5 Items That Are Dirtier Than a Toilet
Office cleanliness is crucial in attracting and maintaining great customers and employees. Restrooms aren’t the only germ-filled areas of your office. From electronic equipment to the permanent parts of the building, your company’s space is a hotbed for bacteria, viruses, and other microorganisms. Before you put yourself or your employees at risk, take a look at the common office items that may have more germs than a toilet seat.
1. Office Doorknobs
Your office’s doorknobs or door handles may look clean and shiny. But are they germ-free? Studies show that doorknobs in public places, such as offices, make passing microorganisms from person to person easy. Think about how many people in your office touch the doorknobs.
To get in and out of the building (or gain access to restrooms, communal areas, and other office spaces) everyone needs to touch the knob or handle. The more people who touch the knobs, the more germs are passed around.
What can you do to reduce the risks of breeding bacteria and viruses on doorknob and door handle surfaces? A professional cleaning company or regular janitor who knows how to properly disinfect hard surfaces can decrease the number of microorganisms living on these high-touch areas.
2. Computer Keyboards
How often do you think about the computer keyboards in your office? If you can’t remember the last time anyone cleaned one, you may have a serious microorganism buildup problem. According to a survey from the University of Arizona, most adults don’t realize office items such as computer keyboards typically harbor more germs than a toilet seat.

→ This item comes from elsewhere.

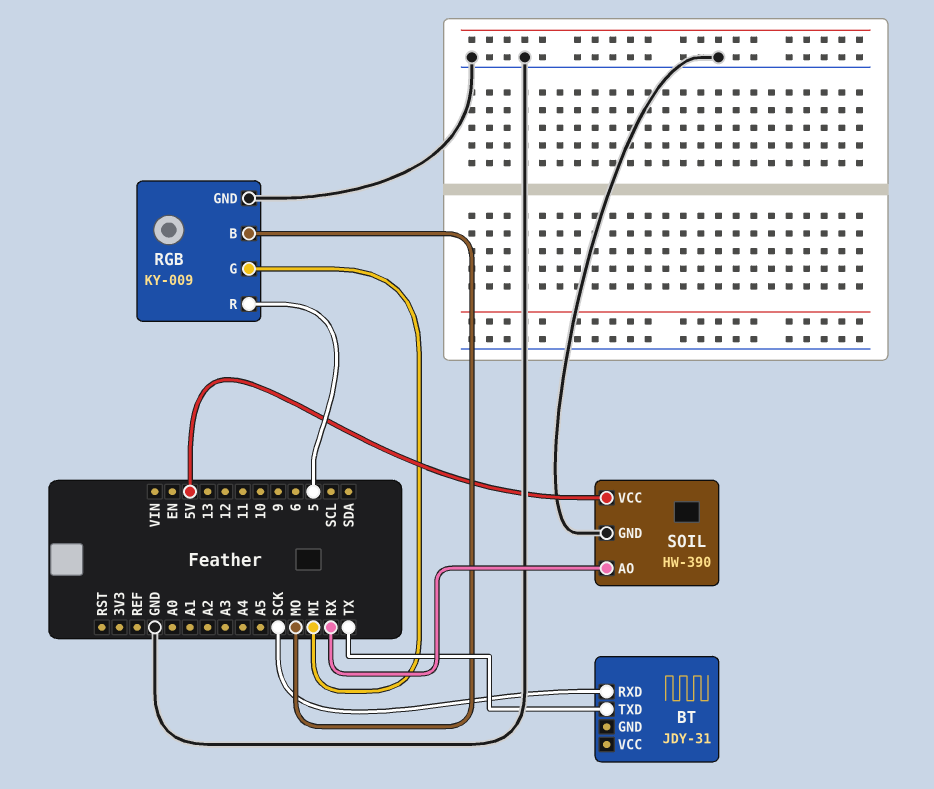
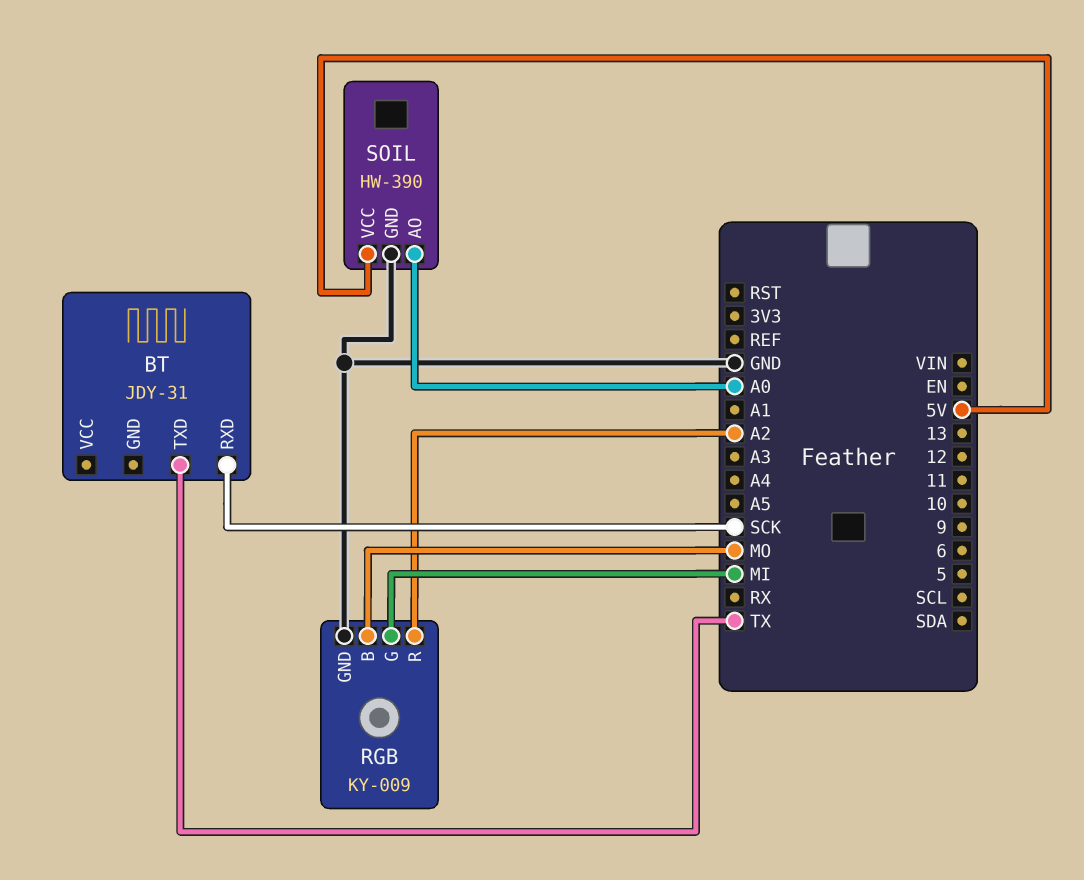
RGB pin R: 5 -> A2
SOIL pin AO: RX -> A0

If your staff doesn’t have time to regularly clean your office’s keyboards, hire a professional cleaning team to step in. Regular cleaning and disinfection can reduce the risks of spreading illnesses, keeping your employees happy and healthy.
3. Phone Surfaces
Whether your employees use a communal phone, have their own desk phones, or bring their smartphones to work, these seemingly clean devices are constantly covered with microorganisms. Every time someone picks up and handles a phone, puts their ear to the receiver, or talks into the device, they’re picking up and leaving behind germs.
A study, from the London School of Hygiene and Tropical Medicine and Queen Mary, University of London, found that 92 percent of cell phones had bacteria on them. Of those phones, 16 percent had potentially dangerous E. coli contamination.

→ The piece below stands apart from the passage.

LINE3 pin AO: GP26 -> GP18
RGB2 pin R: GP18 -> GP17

Cleaning phones regularly should become part of routine healthy office practices. While your employees should stay on top of cleaning their own personal smartphones, you can reduce the risks of illness in the office by hiring a professional to clean and disinfect shared phones.
4. Tablet Devices
Do you, or your employees, use tablets or iPads in the office? If so, these devices may contain a similar number of germs as smartphones or computer keyboards do – especially if employees share them. Institute a cleaning policy, asking each employee to wipe down the tablet after using it.
Along with regularly wiping off these devices, remind employees to clean their own tablet after sharing it with a coworker. If possible, avoid communal tablet use to avoid the spread of germs from employee to employee.
5. Break Room Supplies
The coffee cups, water cooler handle, microwave, mini fridge, table, and everything else in your office’s break room may contain bacteria, viruses, or other microorganisms. Keep the area clean, remove debris, and discard old food products properly.
Before your break room becomes a bacterial breeding ground:
- Write down dates. How old is the food in the office refrigerator? Require employees to discard all old or spoiled items.
- Clean coffee cups. Communal wash-and-use coffee cups can harbor dangerous bacteria. Use hot soapy water or a dishwasher for these items.
- Wipe down surfaces. Wipe all hard surfaces (including the refrigerator handle, microwave buttons, and water cooler knob) with a sanitizer.
Along with these safety steps, hire a professional cleaner to keep the area germ-free.